In realtà quello che molti non capiscono è che se effettivamente è molto difficile riuscire a conoscersi con una frequentazione dal vivo, è assolutamente impossibile pensare che un rapporto nato, e in parte consumato, attraverso un computer non sia falsato.

Poniamo che un ragazzo e una ragazza si conoscano attraverso il blog di un qualsiasi sito: iniziano a parlare e a raccontarsi le proprie esperienze, i gusti e le speranze; si scambiano le foto con cui loro pensano di fare bella figura e idealizzano la persona con la quale sono in contatto.

Quando queste due persone si conosceranno avranno un’idea già ben delineata l’una dell’altra, si aspetteranno alcune cose e ne vedranno altre che in una situazione “normale” non avrebbero mai notato, semplicemente perchè sono state spinte a cercarle dalla visione che l’altro ha di sè stesso.


Per non parlare dell’atmosfera che si respira durante le cene organizzate da queste community: è un tutti-contro-tutti. Ogni singolo individuo si presenta al gruppo per la quantità di contatti che ha raccolto, per il numero di blog aperti, per essere il profilo più visitato del mese, per essere quello/a che è andato a letto con più persone all’interno della community stessa.
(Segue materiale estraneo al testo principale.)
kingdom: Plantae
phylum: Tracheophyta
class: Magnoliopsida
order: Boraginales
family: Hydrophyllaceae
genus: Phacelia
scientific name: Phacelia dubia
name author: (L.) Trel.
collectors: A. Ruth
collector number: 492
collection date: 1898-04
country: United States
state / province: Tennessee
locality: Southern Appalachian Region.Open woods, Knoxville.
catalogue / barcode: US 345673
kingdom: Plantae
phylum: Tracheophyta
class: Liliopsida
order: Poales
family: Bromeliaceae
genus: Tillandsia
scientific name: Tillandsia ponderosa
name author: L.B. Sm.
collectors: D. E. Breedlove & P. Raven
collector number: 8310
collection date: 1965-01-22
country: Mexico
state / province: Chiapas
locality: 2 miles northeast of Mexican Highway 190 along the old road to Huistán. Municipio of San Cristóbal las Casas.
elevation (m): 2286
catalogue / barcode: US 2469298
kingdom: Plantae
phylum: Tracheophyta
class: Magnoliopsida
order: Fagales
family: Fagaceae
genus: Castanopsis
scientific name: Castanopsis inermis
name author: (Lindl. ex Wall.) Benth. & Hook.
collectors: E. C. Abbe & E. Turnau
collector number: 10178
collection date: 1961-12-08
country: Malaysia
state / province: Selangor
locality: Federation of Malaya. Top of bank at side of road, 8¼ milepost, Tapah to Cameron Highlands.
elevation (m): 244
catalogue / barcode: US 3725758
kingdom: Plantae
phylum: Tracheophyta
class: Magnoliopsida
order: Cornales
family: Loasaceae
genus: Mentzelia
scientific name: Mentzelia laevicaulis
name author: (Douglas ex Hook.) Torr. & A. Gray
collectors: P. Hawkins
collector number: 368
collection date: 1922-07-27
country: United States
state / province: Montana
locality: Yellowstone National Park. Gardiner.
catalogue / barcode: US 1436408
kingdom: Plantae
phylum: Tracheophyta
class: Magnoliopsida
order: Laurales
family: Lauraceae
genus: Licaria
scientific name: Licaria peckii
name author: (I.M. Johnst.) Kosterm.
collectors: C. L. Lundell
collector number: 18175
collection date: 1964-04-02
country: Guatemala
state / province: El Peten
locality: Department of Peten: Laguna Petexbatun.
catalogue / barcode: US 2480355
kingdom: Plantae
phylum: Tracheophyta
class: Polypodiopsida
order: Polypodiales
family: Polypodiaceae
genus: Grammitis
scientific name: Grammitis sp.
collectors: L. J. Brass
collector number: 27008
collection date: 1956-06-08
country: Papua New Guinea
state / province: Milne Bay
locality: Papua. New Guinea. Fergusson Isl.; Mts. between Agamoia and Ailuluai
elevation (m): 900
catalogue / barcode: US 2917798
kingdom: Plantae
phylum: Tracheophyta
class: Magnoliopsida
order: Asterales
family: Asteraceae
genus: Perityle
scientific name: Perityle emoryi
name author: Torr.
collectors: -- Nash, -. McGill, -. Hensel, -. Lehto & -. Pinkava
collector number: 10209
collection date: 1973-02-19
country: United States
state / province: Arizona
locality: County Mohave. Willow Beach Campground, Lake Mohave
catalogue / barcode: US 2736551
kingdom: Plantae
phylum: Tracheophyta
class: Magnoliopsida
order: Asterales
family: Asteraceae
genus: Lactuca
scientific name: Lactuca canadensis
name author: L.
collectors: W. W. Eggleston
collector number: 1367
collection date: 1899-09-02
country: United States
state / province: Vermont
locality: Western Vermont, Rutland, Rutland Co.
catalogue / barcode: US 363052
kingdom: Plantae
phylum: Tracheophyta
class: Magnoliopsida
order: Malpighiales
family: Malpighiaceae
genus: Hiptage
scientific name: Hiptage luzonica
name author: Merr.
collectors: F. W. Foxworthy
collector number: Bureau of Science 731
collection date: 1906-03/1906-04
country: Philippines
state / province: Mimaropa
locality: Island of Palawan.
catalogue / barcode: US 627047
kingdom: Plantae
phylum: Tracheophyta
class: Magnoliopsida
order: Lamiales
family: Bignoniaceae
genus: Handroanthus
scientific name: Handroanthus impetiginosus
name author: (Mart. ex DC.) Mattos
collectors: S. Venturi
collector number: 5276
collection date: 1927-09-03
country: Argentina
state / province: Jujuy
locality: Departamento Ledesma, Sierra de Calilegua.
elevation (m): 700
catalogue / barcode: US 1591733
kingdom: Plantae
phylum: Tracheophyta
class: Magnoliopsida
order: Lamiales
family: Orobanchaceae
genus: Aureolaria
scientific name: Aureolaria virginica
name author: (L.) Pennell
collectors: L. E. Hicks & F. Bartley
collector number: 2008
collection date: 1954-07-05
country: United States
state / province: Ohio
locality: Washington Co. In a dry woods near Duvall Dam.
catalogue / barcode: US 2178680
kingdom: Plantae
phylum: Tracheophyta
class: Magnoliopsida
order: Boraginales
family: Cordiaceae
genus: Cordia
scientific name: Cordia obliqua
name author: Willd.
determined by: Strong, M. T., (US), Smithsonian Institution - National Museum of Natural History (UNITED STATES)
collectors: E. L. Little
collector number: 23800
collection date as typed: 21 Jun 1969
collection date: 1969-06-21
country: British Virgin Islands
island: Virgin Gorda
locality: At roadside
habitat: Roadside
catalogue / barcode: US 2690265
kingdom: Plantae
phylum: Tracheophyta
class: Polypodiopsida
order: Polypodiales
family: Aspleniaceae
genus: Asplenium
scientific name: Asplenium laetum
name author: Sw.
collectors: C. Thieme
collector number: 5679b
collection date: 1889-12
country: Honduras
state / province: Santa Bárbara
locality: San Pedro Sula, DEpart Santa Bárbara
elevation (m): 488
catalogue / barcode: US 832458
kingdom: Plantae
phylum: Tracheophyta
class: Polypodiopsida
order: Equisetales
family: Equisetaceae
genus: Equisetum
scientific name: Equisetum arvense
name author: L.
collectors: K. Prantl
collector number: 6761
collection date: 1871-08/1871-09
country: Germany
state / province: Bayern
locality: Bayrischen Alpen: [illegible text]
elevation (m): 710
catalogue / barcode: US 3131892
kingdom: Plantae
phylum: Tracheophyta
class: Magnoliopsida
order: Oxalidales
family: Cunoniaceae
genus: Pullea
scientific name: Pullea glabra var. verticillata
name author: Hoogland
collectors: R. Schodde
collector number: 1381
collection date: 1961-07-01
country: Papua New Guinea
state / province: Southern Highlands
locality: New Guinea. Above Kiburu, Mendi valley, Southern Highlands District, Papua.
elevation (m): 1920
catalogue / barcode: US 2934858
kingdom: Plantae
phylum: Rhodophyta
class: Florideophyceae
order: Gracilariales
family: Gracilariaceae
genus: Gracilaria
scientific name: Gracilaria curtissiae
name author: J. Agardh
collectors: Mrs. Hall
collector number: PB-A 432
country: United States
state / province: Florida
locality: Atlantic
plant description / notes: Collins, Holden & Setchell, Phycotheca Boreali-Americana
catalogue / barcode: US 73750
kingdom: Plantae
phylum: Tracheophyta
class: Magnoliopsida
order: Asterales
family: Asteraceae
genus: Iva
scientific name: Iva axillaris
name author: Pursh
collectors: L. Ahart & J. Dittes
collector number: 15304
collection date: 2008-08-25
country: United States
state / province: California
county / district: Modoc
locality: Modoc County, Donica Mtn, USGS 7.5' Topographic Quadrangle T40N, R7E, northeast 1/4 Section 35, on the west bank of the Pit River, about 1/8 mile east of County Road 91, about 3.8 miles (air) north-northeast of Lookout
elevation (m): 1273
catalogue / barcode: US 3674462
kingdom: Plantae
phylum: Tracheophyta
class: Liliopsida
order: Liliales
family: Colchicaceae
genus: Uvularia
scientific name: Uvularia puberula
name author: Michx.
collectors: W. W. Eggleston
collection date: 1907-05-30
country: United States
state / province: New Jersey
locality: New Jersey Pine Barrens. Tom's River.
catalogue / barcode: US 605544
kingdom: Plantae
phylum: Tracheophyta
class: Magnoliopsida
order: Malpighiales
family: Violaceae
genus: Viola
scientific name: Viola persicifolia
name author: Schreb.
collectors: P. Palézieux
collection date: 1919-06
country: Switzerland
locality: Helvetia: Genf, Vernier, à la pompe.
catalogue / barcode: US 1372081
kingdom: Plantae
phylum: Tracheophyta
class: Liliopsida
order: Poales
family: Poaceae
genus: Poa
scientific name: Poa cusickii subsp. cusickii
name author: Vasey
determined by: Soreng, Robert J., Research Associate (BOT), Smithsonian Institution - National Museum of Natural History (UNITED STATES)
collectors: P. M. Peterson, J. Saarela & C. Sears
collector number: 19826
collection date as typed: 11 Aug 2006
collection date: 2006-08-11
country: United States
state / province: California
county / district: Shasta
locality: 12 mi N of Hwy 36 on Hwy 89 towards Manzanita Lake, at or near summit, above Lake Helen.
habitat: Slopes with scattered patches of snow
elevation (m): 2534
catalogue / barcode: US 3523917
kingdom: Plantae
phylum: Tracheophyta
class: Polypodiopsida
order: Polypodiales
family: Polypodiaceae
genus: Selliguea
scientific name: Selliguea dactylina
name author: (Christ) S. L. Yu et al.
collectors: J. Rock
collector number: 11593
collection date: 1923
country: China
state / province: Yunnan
Si tratta del desiderio di un’ascesa sociale (anche se virtuale), che porta ad una spersonalizzazione dell’individuo che perde di vista i valori di una vita che dovrebbe essere fatta di rapporti che nascono, vivono ed esistono al di là della creazione o meno di una rete internet; al di là della possibilità di mettere in vetrina la propria esistenza e le proprie frequentazioni, i propri gusti, dolori e gioie.

Continuo a credere nelle emozioni, in ciò che si sente incrociando uno sguardo e sentendo un profumo, ascoltando una voce o guardando un’espressione del volto. Pensando al futuro, voglio credere che i figli che avremo (noi giovani di oggi) possano vivere il sentimento dirompente che solo certi abbracci possono trasmettere.